Acute care public hospitals in Queensland, Australia (n=15). The 15 hospitals were ranked against a benchmark based on a composite outcome of three discharge care processes. Clinicians from a 'top-ranked' hospital participated in a focus group to elicit their success factors. Two pilot hospitals then participated in the organisational intervention that was designed with experts and consumers.

Participants

Hospital clinicians involved in discharge care for stroke and patients admitted with acute stroke or transient ischaemic attack.

Intervention

A four-stage, multifaceted organisational intervention that included data reviews, education and facilitated action planning.

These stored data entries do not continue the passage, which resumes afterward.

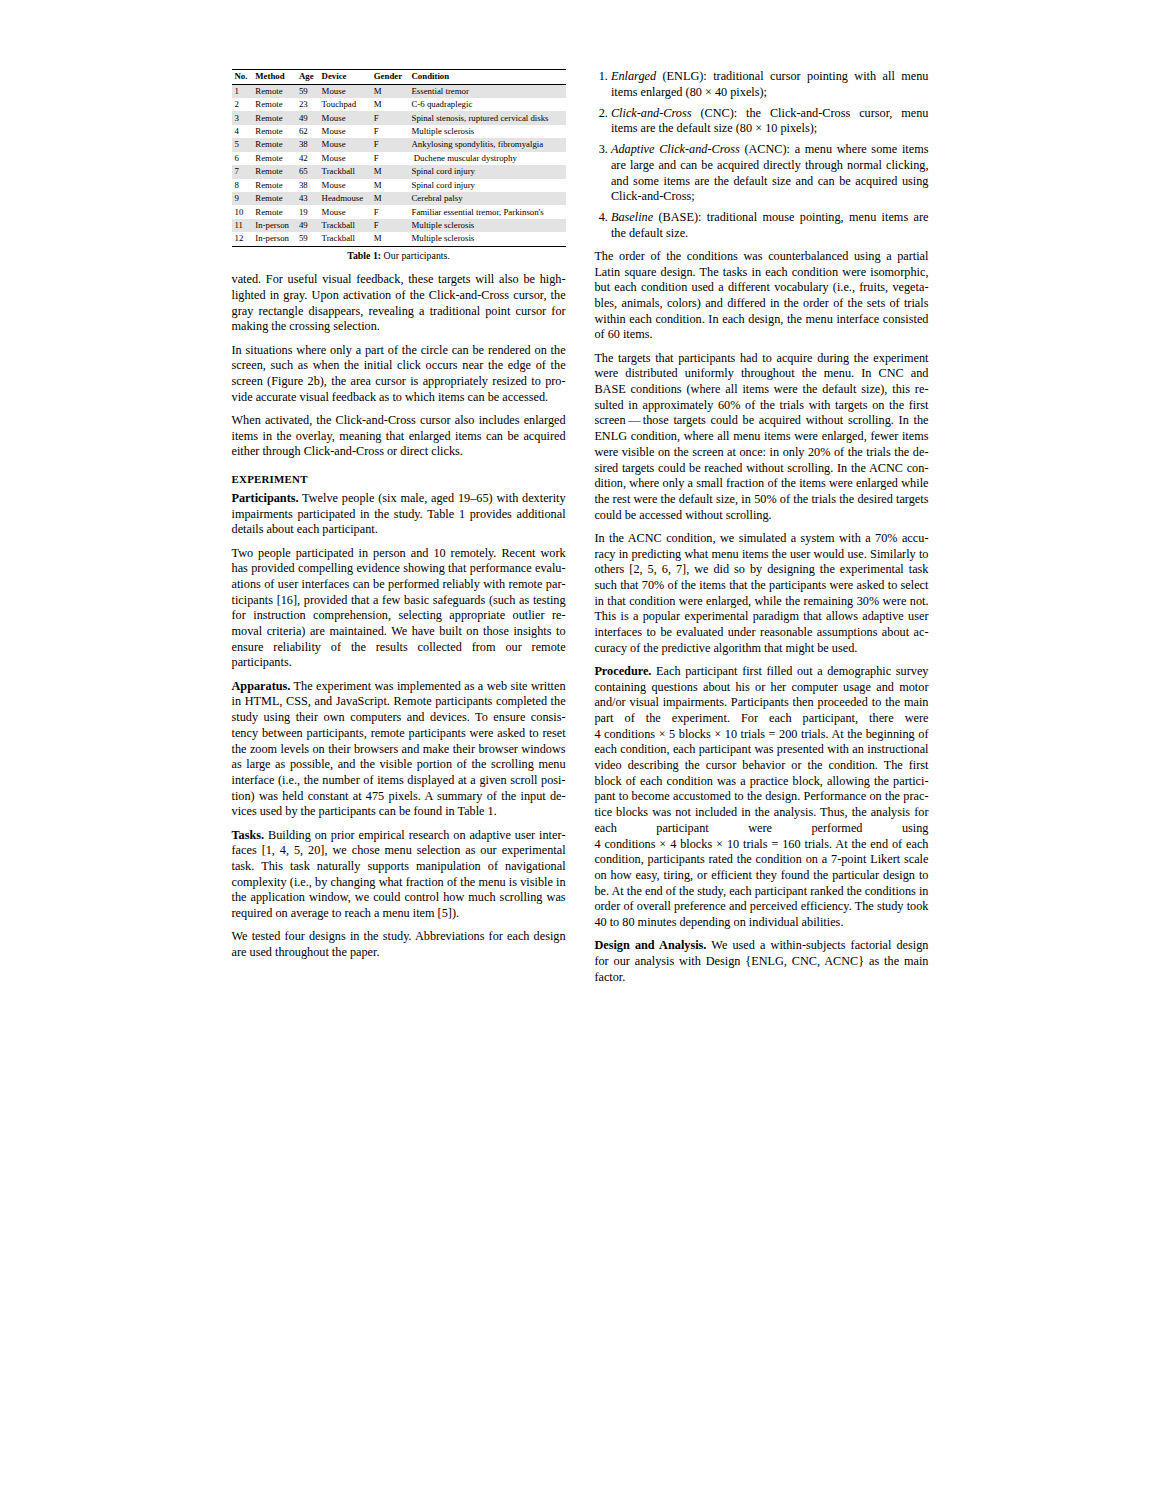| No. | Method | Age | Device | Gender | Condition |
| --- | --- | --- | --- | --- | --- |
| 1 | Remote | 59 | Mouse | M | Essential tremor |
| 2 | Remote | 23 | Touchpad | M | C-6 quadraplegic |
| 3 | Remote | 49 | Mouse | F | Spinal stenosis, ruptured cervical disks |
| 4 | Remote | 62 | Mouse | F | Multiple sclerosis |
| 5 | Remote | 38 | Mouse | F | Ankylosing spondylitis, fibromyalgia |
| 6 | Remote | 42 | Mouse | F | Duchene muscular dystrophy |
| 7 | Remote | 65 | Trackball | M | Spinal cord injury |
| 8 | Remote | 38 | Mouse | M | Spinal cord injury |
| 9 | Remote | 43 | Headmouse | M | Cerebral palsy |
| 10 | Remote | 19 | Mouse | F | Familiar essential tremor, Parkinson's |
| 11 | In-person | 49 | Trackball | F | Multiple sclerosis |
| 12 | In-person | 59 | Trackball | M | Multiple sclerosis |
Table 1: Our participants.
vated. For useful visual feedback, these targets will also be highlighted in gray. Upon activation of the Click-and-Cross cursor, the gray rectangle disappears, revealing a traditional point cursor for making the crossing selection.
In situations where only a part of the circle can be rendered on the screen, such as when the initial click occurs near the edge of the screen (Figure 2b), the area cursor is appropriately resized to provide accurate visual feedback as to which items can be accessed.
When activated, the Click-and-Cross cursor also includes enlarged items in the overlay, meaning that enlarged items can be acquired either through Click-and-Cross or direct clicks.
Experiment
Participants. Twelve people (six male, aged 19–65) with dexterity impairments participated in the study. Table 1 provides additional details about each participant.
Two people participated in person and 10 remotely. Recent work has provided compelling evidence showing that performance evaluations of user interfaces can be performed reliably with remote participants [16], provided that a few basic safeguards (such as testing for instruction comprehension, selecting appropriate outlier removal criteria) are maintained. We have built on those insights to ensure reliability of the results collected from our remote participants.
Apparatus. The experiment was implemented as a web site written in HTML, CSS, and JavaScript. Remote participants completed the study using their own computers and devices. To ensure consistency between participants, remote participants were asked to reset the zoom levels on their browsers and make their browser windows as large as possible, and the visible portion of the scrolling menu interface (i.e., the number of items displayed at a given scroll position) was held constant at 475 pixels. A summary of the input devices used by the participants can be found in Table 1.
Tasks. Building on prior empirical research on adaptive user interfaces [1, 4, 5, 20], we chose menu selection as our experimental task. This task naturally supports manipulation of navigational complexity (i.e., by changing what fraction of the menu is visible in the application window, we could control how much scrolling was required on average to reach a menu item [5]).
We tested four designs in the study. Abbreviations for each design are used throughout the paper.
Enlarged (ENLG): traditional cursor pointing with all menu items enlarged (80 × 40 pixels);
Click-and-Cross (CNC): the Click-and-Cross cursor, menu items are the default size (80 × 10 pixels);
Adaptive Click-and-Cross (ACNC): a menu where some items are large and can be acquired directly through normal clicking, and some items are the default size and can be acquired using Click-and-Cross;
Baseline (BASE): traditional mouse pointing, menu items are the default size.
The order of the conditions was counterbalanced using a partial Latin square design. The tasks in each condition were isomorphic, but each condition used a different vocabulary (i.e., fruits, vegetables, animals, colors) and differed in the order of the sets of trials within each condition. In each design, the menu interface consisted of 60 items.
The targets that participants had to acquire during the experiment were distributed uniformly throughout the menu. In CNC and BASE conditions (where all items were the default size), this resulted in approximately 60% of the trials with targets on the first screen — those targets could be acquired without scrolling. In the ENLG condition, where all menu items were enlarged, fewer items were visible on the screen at once: in only 20% of the trials the desired targets could be reached without scrolling. In the ACNC condition, where only a small fraction of the items were enlarged while the rest were the default size, in 50% of the trials the desired targets could be accessed without scrolling.
In the ACNC condition, we simulated a system with a 70% accuracy in predicting what menu items the user would use. Similarly to others [2, 5, 6, 7], we did so by designing the experimental task such that 70% of the items that the participants were asked to select in that condition were enlarged, while the remaining 30% were not. This is a popular experimental paradigm that allows adaptive user interfaces to be evaluated under reasonable assumptions about accuracy of the predictive algorithm that might be used.
Procedure. Each participant first filled out a demographic survey containing questions about his or her computer usage and motor and/or visual impairments. Participants then proceeded to the main part of the experiment. For each participant, there were 4 conditions × 5 blocks × 10 trials = 200 trials. At the beginning of each condition, each participant was presented with an instructional video describing the cursor behavior or the condition. The first block of each condition was a practice block, allowing the participant to become accustomed to the design. Performance on the practice blocks was not included in the analysis. Thus, the analysis for each participant were performed using 4 conditions × 4 blocks × 10 trials = 160 trials. At the end of each condition, participants rated the condition on a 7-point Likert scale on how easy, tiring, or efficient they found the particular design to be. At the end of the study, each participant ranked the conditions in order of overall preference and perceived efficiency. The study took 40 to 80 minutes depending on individual abilities.
Design and Analysis. We used a within-subjects factorial design for our analysis with Design {ENLG, CNC, ACNC} as the main factor.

Primary and secondary outcome measures

Three discharge processes collected in Queensland hospitals within the Australian Stroke Clinical Registry were used to select study hospitals: (1) discharge care plan; (2) antihypertensive medication prescription and (3) antiplatelet medication prescription (ischaemic events only). Primary measure: composite outcome. Secondary measures: individual adherence changes for each discharge process; sensitivity analyses. The performance outcomes were compared 3 months before the intervention (preintervention), 3 months postintervention and at 12 months (sustainability).

Results

Data from 1289 episodes of care from the two pilot hospitals were analysed. Improvements from preintervention adherence were: antiplatelet therapy (88%vs96%, p=0.02); antihypertensive prescription (61%vs79%, p<0.001); discharge planning (72%vs94%, p<0.001); composite outcome (73%vs89%, p<0.001). There was an insignificant decay effect over the 12-month sustainability period (composite outcome: 89% postintervention vs 85% sustainability period, p=0.08).

Conclusion

Discharge care in hospitals may be effectively improved and sustained through a staged and peer-informed, organisational intervention. The intervention warrants further application and trialling on a larger scale.